The responsibility for milking the cows and goats also lies with the women and girls. Women and girls take care of the children, and one woman or girl will take care of another woman’s children. The men’s main tasks are tending to the livestock farming, herding where the men will often be away from the family home for extended periods, animal slaughtering, construction, and holding council with village tribal chiefs.

The Himba’s with a population of over 50,000 people are  polygamous people where Himba girls are married off to male partners selected by their fathers once they attain puberty.

However, these same people have a ”bathing is forbidden” rule, which is rather than take their baths, the women take a smoke bath and apply aromatic resins on their skin. 

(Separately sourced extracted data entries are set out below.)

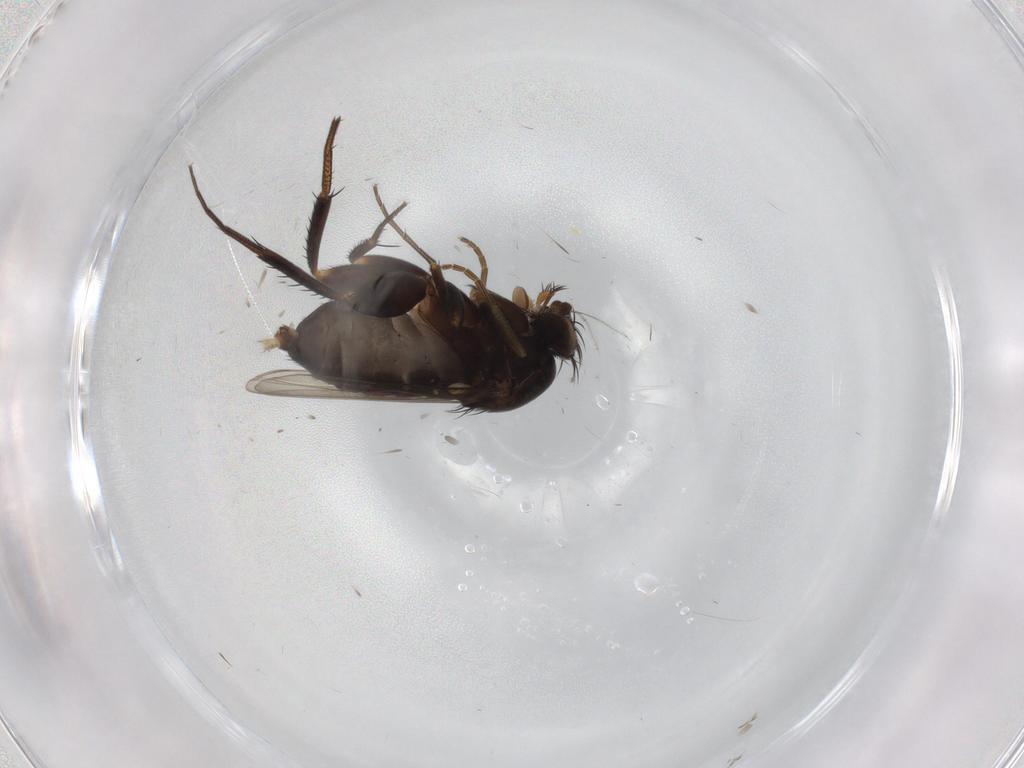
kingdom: Animalia
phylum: Arthropoda
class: Insecta
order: Diptera
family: Phoridae
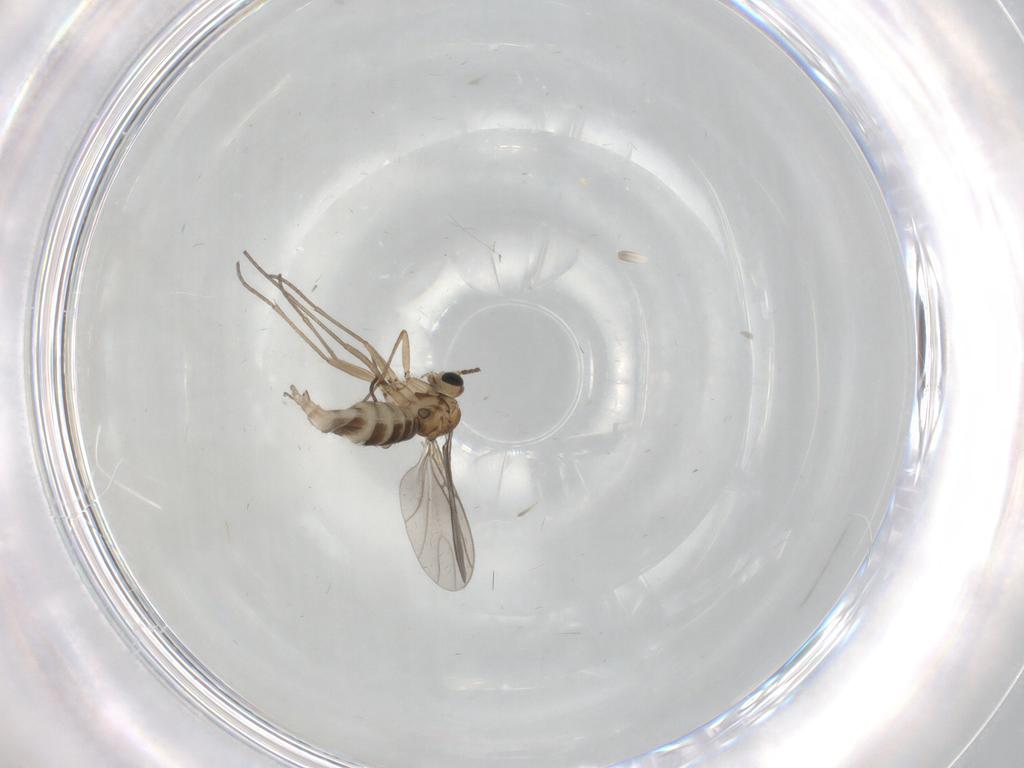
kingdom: Animalia
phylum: Arthropoda
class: Insecta
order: Diptera
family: Sciaridae
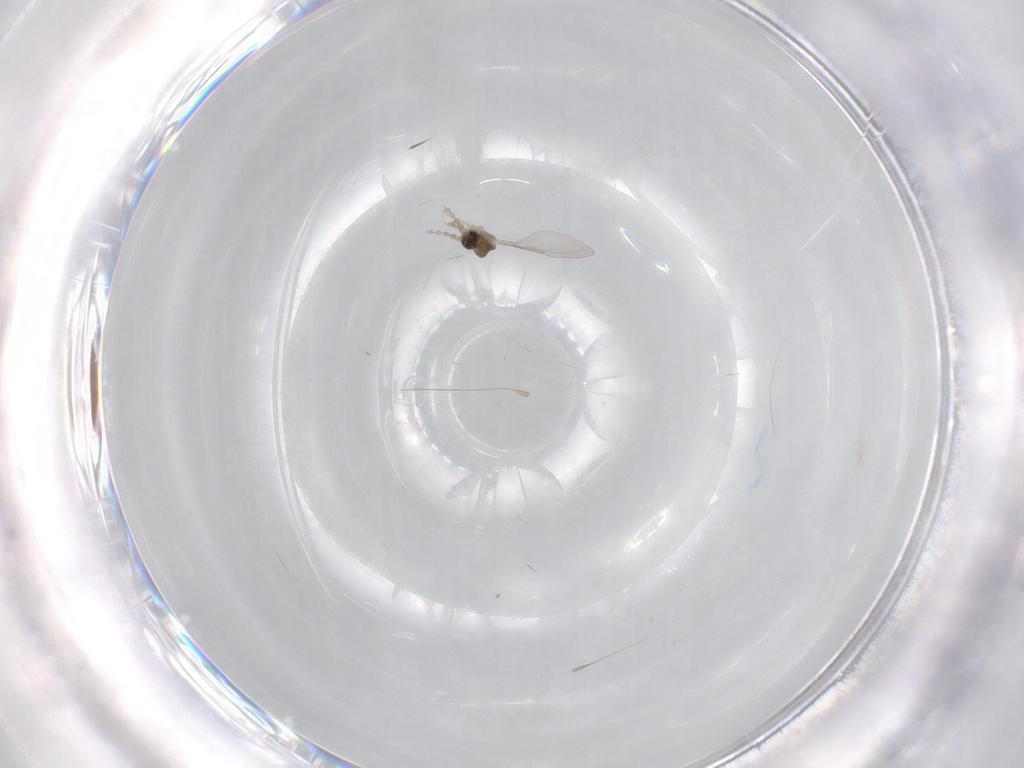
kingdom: Animalia
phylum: Arthropoda
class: Insecta
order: Diptera
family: Cecidomyiidae
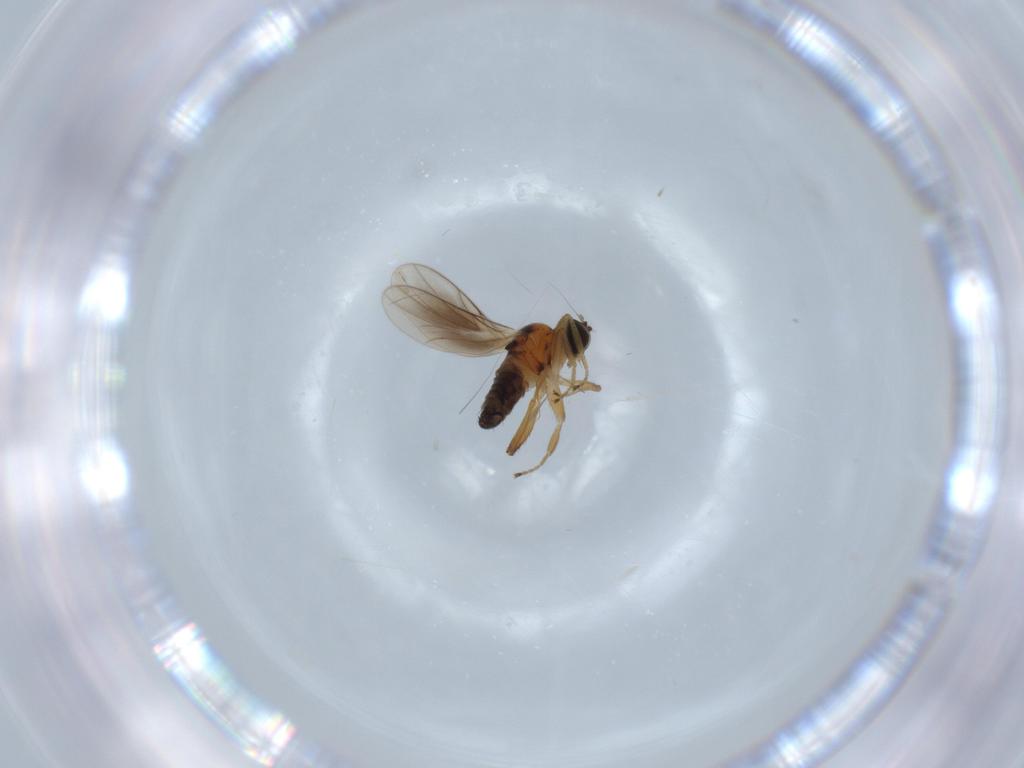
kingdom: Animalia
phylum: Arthropoda
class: Insecta
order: Diptera
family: Hybotidae
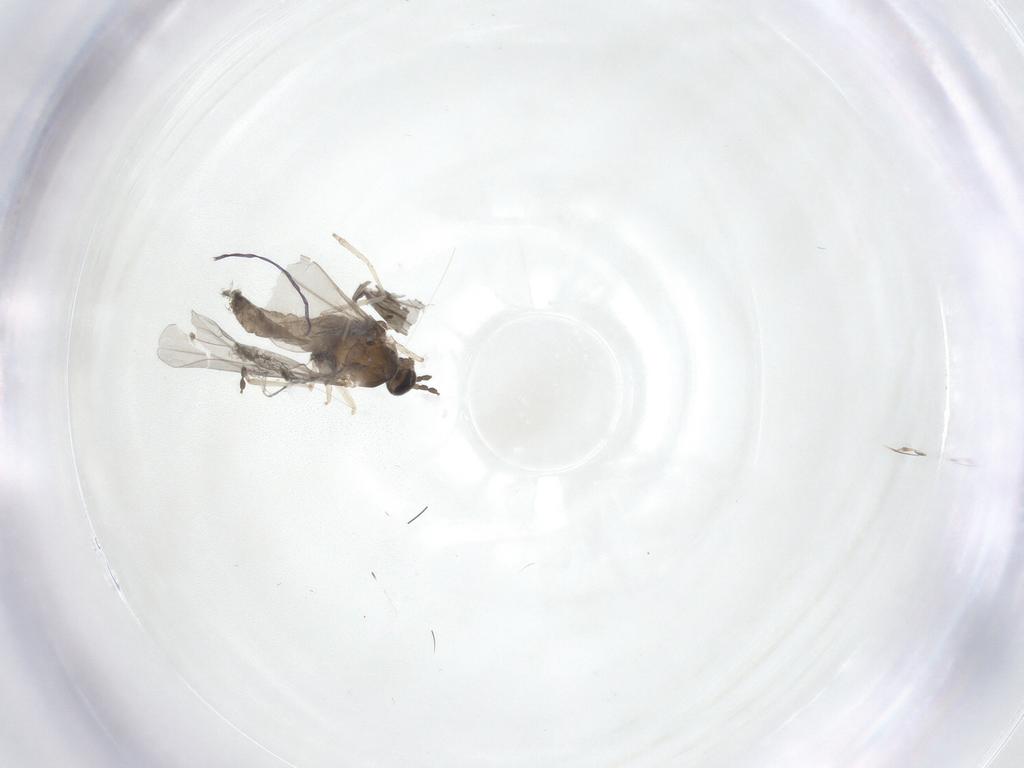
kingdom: Animalia
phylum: Arthropoda
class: Insecta
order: Diptera
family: Cecidomyiidae
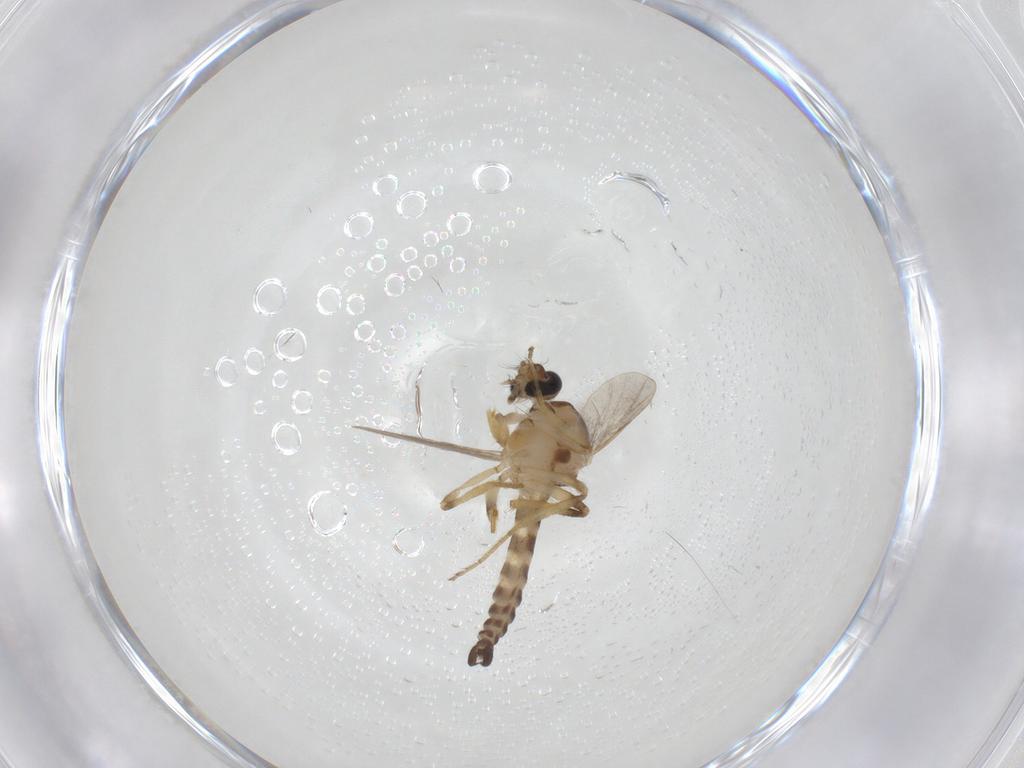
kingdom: Animalia
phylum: Arthropoda
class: Insecta
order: Diptera
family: Ceratopogonidae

They also believe that the colour red signifies “Earth and blood”. Their red skin is one of the things that make them extremely unique. The red colour is from the otjize paste (a combination of butterfat, omuzumba scrub and ochre) and its function is to protect their skin from the harsh desert sun and insect bites.

These same Himba tribe when a family is visited by a guest, the man to show his approval and pleasure of seeing his guest gives the guest the Okujepisa Omukazendu treatment: which is  the wife is given to his guest to spend the night while the husband sleeps in another room. In a case where there is no available room, her husband will sleep outside.”